■ MATERIAL SUPPLIED ■
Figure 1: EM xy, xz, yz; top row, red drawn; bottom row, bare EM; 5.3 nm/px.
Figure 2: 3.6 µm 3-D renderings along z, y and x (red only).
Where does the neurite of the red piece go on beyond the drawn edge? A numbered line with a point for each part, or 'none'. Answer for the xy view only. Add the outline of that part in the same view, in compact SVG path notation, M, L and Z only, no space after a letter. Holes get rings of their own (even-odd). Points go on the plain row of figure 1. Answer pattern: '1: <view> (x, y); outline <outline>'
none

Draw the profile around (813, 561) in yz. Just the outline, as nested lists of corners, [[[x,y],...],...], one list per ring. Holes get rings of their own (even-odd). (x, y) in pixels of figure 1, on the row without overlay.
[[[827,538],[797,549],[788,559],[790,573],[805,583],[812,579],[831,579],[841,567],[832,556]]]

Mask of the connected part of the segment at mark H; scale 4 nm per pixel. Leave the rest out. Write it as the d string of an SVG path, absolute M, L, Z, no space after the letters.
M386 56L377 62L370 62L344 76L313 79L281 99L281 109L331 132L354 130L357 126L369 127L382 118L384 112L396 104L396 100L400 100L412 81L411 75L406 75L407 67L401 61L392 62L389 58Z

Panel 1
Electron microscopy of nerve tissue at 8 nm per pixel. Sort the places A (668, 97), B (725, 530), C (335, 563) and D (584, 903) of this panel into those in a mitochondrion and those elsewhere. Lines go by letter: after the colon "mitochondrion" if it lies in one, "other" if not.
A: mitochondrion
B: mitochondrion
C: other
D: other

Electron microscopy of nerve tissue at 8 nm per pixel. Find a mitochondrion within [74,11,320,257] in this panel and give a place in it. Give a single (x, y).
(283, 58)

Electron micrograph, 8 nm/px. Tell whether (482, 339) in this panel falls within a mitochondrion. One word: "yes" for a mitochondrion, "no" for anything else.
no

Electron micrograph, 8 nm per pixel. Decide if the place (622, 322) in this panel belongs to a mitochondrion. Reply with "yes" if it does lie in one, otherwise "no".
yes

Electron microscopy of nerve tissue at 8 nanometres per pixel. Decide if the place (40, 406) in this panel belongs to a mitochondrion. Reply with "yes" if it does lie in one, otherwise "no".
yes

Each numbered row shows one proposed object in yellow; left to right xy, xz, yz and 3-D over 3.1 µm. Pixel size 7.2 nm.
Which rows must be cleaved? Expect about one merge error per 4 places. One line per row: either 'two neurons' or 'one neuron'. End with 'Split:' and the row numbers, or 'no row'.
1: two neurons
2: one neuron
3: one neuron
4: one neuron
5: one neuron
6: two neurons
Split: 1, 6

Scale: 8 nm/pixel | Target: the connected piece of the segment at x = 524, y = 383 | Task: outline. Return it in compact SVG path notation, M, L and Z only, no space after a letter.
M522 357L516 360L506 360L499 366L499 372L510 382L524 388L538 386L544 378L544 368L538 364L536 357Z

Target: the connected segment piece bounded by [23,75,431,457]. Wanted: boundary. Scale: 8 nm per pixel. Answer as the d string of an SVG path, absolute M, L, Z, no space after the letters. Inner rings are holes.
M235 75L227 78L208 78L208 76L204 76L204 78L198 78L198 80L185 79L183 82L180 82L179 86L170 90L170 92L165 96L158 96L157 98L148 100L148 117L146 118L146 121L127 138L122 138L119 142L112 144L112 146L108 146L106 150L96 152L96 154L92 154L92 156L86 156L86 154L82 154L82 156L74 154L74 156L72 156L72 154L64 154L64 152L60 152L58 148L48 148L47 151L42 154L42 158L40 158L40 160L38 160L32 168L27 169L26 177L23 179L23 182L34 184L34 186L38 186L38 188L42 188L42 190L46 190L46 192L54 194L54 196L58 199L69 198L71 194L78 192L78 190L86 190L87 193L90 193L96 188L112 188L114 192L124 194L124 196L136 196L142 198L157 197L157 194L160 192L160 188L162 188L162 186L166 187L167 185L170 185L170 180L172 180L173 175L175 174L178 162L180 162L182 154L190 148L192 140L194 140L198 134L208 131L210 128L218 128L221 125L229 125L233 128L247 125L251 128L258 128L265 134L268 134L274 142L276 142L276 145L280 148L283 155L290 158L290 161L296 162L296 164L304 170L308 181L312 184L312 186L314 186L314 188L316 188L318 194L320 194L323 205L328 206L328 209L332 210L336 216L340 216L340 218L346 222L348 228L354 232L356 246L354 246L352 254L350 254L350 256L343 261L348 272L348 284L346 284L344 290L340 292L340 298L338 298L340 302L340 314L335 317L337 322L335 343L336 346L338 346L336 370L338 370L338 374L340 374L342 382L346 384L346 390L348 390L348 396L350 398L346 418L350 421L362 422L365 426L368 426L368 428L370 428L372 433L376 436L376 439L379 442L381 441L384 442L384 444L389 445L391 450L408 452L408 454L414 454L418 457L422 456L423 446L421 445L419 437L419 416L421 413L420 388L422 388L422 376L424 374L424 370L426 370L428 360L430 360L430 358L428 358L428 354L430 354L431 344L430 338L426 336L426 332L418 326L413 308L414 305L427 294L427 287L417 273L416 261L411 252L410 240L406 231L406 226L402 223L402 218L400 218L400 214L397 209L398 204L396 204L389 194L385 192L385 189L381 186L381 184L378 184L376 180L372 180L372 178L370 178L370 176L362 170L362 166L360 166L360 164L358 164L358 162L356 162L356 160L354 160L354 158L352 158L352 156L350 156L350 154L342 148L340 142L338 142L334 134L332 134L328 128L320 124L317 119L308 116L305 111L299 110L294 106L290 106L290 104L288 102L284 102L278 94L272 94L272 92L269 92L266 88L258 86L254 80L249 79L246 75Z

■ WHAT TO WORK ON ■
The data must be given again in full, exactly as written.

■ ANSWER FOR THE TASK ■
Figure 1: EM xy, xz, yz; top row, red drawn; bottom row, bare EM; 5.3 nm/px.
Figure 2: 3.6 µm 3-D renderings along z, y and x (red only).
Where does the neurite of the red piece go on beyond the drawn edge? A numbered line with a point for each part, or 'none'. Answer for the xy view only. Add the outline of that part in the same view, in compact SVG path notation, M, L and Z only, no space after a letter. Holes get rings of their own (even-odd). Points go on the plain row of figure 1. Answer pattern: '1: <view> (x, y); outline <outline>'
none

Draw the profile around (813, 561) in yz. Just the outline, as nested lists of corners, [[[x,y],...],...], one list per ring. Holes get rings of their own (even-odd). (x, y) in pixels of figure 1, on the row without overlay.
[[[827,538],[797,549],[788,559],[790,573],[805,583],[812,579],[831,579],[841,567],[832,556]]]

Mask of the connected part of the segment at mark H; scale 4 nm per pixel. Leave the rest out. Write it as the d string of an SVG path, absolute M, L, Z, no space after the letters.
M386 56L377 62L370 62L344 76L313 79L281 99L281 109L331 132L354 130L357 126L369 127L382 118L384 112L396 104L396 100L400 100L412 81L411 75L406 75L407 67L401 61L392 62L389 58Z

Panel 1
Electron microscopy of nerve tissue at 8 nm per pixel. Sort the places A (668, 97), B (725, 530), C (335, 563) and D (584, 903) of this panel into those in a mitochondrion and those elsewhere. Lines go by letter: after the colon "mitochondrion" if it lies in one, "other" if not.
A: mitochondrion
B: mitochondrion
C: other
D: other

Electron microscopy of nerve tissue at 8 nm per pixel. Find a mitochondrion within [74,11,320,257] in this panel and give a place in it. Give a single (x, y).
(283, 58)

Electron micrograph, 8 nm/px. Tell whether (482, 339) in this panel falls within a mitochondrion. One word: "yes" for a mitochondrion, "no" for anything else.
no

Electron micrograph, 8 nm per pixel. Decide if the place (622, 322) in this panel belongs to a mitochondrion. Reply with "yes" if it does lie in one, otherwise "no".
yes

Electron microscopy of nerve tissue at 8 nanometres per pixel. Decide if the place (40, 406) in this panel belongs to a mitochondrion. Reply with "yes" if it does lie in one, otherwise "no".
yes

Each numbered row shows one proposed object in yellow; left to right xy, xz, yz and 3-D over 3.1 µm. Pixel size 7.2 nm.
Which rows must be cleaved? Expect about one merge error per 4 places. One line per row: either 'two neurons' or 'one neuron'. End with 'Split:' and the row numbers, or 'no row'.
1: two neurons
2: one neuron
3: one neuron
4: one neuron
5: one neuron
6: two neurons
Split: 1, 6

Scale: 8 nm/pixel | Target: the connected piece of the segment at x = 524, y = 383 | Task: outline. Return it in compact SVG path notation, M, L and Z only, no space after a letter.
M522 357L516 360L506 360L499 366L499 372L510 382L524 388L538 386L544 378L544 368L538 364L536 357Z

Target: the connected segment piece bounded by [23,75,431,457]. Wanted: boundary. Scale: 8 nm per pixel. Answer as the d string of an SVG path, absolute M, L, Z, no space after the letters. Inner rings are holes.
M235 75L227 78L208 78L208 76L204 76L204 78L198 78L198 80L185 79L183 82L180 82L179 86L170 90L170 92L165 96L158 96L157 98L148 100L148 117L146 118L146 121L127 138L122 138L119 142L112 144L112 146L108 146L106 150L96 152L96 154L92 154L92 156L86 156L86 154L82 154L82 156L74 154L74 156L72 156L72 154L64 154L64 152L60 152L58 148L48 148L47 151L42 154L42 158L40 158L40 160L38 160L32 168L27 169L26 177L23 179L23 182L34 184L34 186L38 186L38 188L42 188L42 190L46 190L46 192L54 194L54 196L58 199L69 198L71 194L78 192L78 190L86 190L87 193L90 193L96 188L112 188L114 192L124 194L124 196L136 196L142 198L157 197L157 194L160 192L160 188L162 188L162 186L166 187L167 185L170 185L170 180L172 180L173 175L175 174L178 162L180 162L182 154L190 148L192 140L194 140L198 134L208 131L210 128L218 128L221 125L229 125L233 128L247 125L251 128L258 128L265 134L268 134L274 142L276 142L276 145L280 148L283 155L290 158L290 161L296 162L296 164L304 170L308 181L312 184L312 186L314 186L314 188L316 188L318 194L320 194L323 205L328 206L328 209L332 210L336 216L340 216L340 218L346 222L348 228L354 232L356 246L354 246L352 254L350 254L350 256L343 261L348 272L348 284L346 284L344 290L340 292L340 298L338 298L340 302L340 314L335 317L337 322L335 343L336 346L338 346L336 370L338 370L338 374L340 374L342 382L346 384L346 390L348 390L348 396L350 398L346 418L350 421L362 422L365 426L368 426L368 428L370 428L372 433L376 436L376 439L379 442L381 441L384 442L384 444L389 445L391 450L408 452L408 454L414 454L418 457L422 456L423 446L421 445L419 437L419 416L421 413L420 388L422 388L422 376L424 374L424 370L426 370L428 360L430 360L430 358L428 358L428 354L430 354L431 344L430 338L426 336L426 332L418 326L413 308L414 305L427 294L427 287L417 273L416 261L411 252L410 240L406 231L406 226L402 223L402 218L400 218L400 214L397 209L398 204L396 204L389 194L385 192L385 189L381 186L381 184L378 184L376 180L372 180L372 178L370 178L370 176L362 170L362 166L360 166L360 164L358 164L358 162L356 162L356 160L354 160L354 158L352 158L352 156L350 156L350 154L342 148L340 142L338 142L334 134L332 134L328 128L320 124L317 119L308 116L305 111L299 110L294 106L290 106L290 104L288 102L284 102L278 94L272 94L272 92L269 92L266 88L258 86L254 80L249 79L246 75Z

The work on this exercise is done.